Literature

Romanticism found its distinctive voice in poetry, as the Enlightenment had in prose. Though romantic poetry had important forerunners in the German “Storm and Stress” movement of the 1770s and 1780s, its first great poets were English: William Blake, William Wordsworth, Samuel Taylor Coleridge, and Sir Walter Scott were all active by 1800, followed shortly by Lord Byron, Percy Bysshe Shelley, and John Keats.

William Wordsworth was deeply influenced by Rousseau and the spirit of the early French Revolution. Wordsworth settled in the rural Lake District of England with his sister, Dorothy, and Samuel Taylor Coleridge (1772–1834). In 1798, Wordsworth and Coleridge published their Lyrical Ballads, which abandoned flowery classical conventions for the language of ordinary speech and endowed simple subjects with the loftiest majesty. Wordsworth believed that all natural things were sacred, and his poetry often expressed a mystical appreciation of nature.

In France under Napoleon, classicism remained strong and at first inhibited the growth of romanticism. An early French champion of the new movement, Germaine de Staël (duh STAHL) (1766–1817) urged the French to throw away their worn-out classical models. (See “Individuals in Society: Germaine de Staël.”) Between 1820 and 1850, the romantic impulse broke through in the poetry and prose of Alphonse de Lamartine, Victor Hugo, and George Sand (pseudonym of the woman writer Armandine-Aurore-Lucile Dudevant). Of these, Victor Hugo (1802–1885) became the most well known.

Son of a Napoleonic general, Hugo achieved an amazing range of rhythm, language, and image in his lyric poetry. His powerful novels exemplified the romantic fascination with fantastic characters, exotic historical settings, and human emotions. The hero of Hugo’s famous The Hunchback of Notre Dame (1831) is the great cathedral’s deformed bell-ringer, a “human gargoyle” overlooking the teeming life of fifteenth-century Paris.
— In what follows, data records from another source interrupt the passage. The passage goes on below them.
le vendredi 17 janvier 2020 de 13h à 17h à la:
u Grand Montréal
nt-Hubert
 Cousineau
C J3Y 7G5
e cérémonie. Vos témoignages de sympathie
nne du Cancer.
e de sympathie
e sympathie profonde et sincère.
In central and eastern Europe, literary romanticism and early nationalism often reinforced one another. Well-educated romantics championed their own people’s histories, cultures, and unique greatness. Like modern anthropologists, they studied peasant life and transcribed the folk songs, tales, and proverbs that the cosmopolitan Enlightenment had disdained. In the Slavic lands, romantics played a decisive role in converting spoken peasant languages into modern written languages. In the vast Austrian, Russian, and Ottoman Empires, with their many ethnic minorities, the combination of romanticism and nationalism was particularly potent.